Jalan bebatuan yang menyimpan banyak kenangan masa kecilku. Di jalan itu, ketika perjalanan pulang, aku tak pernah luput menceritakan apa yang ku alami di sekolah. Mulai dari yang sedih, senang, hingga cita-cita. semua ku ungkapkan kepada ibu di jalan itu. di jalan pulang. Jalan yang juga merekam kemarahan ibu saat mobil atau kendaraan lain lewat dan mengacaukan pernafasan kami dengan debu yang di libasnya. "Dasar sombong!" lalu ibu akan meneriakkan kata itu seraya melindungiku dari debu yang di muntahkan roda kendaraan itu.

Begitu tiba di halaman, aku langsung berlari menuju pintu rumah kami dan membukanya. Masuk ke kamarku dan melepas seragam sekolahku, lalu kembali menemui ibu yang sedang menyiapkan makan siang untuk kami semua. Membungkus dalam rantang 3 susun, dan kembali menapaki jalan itu. jalan yang telah lama tak di lapisi aspal.

Namun, arah yang di tuju akan sedikit berbeda pada persimpangan jalan yang tak jauh dari rumahku. jika hendak mengantarku ke sekolah ibu akan berbelok ke arah kanan. Namun jika hendak mengantarkan makan siang untuk ayah dan kami semua, ibu akan berbelok ke arah kiri. Ke arah sawah yang di garap ayah. Lalu kami akan melewati sungai tempatku bermain air jika hari telah sore, seperti menangkap ikan bersama anwar, atau belajar mencuci pakaianku sendiri.

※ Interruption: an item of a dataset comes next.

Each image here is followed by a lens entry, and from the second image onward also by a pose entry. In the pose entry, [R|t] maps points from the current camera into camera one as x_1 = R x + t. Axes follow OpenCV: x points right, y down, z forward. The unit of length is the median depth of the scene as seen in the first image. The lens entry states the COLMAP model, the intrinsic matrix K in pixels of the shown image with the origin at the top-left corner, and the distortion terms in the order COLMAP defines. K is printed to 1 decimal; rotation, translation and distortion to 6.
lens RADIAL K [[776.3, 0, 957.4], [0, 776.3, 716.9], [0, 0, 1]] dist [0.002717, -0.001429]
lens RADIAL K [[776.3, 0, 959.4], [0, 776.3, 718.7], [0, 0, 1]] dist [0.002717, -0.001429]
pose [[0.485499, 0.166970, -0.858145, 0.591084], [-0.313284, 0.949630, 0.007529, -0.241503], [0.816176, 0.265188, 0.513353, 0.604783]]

Salah satu kelebihan ibu, adalah pandai mengatur waktu. ketika kami sampai, ayah belum begitu lama berlalu dari membersihkan sisah lumpur dari badannya. Terlihat dari tangannya dan kakinya yang masi basah sebab di guyur air sungai. Sedikit saja waktu yang ibu butuhkan untuk menghilangkan letihnya. Di isi dengan percakapan kecil seputar bagaimana keadaan sawah, lalu bergegas menyiapkan makan siang yang berada di dalam rantang.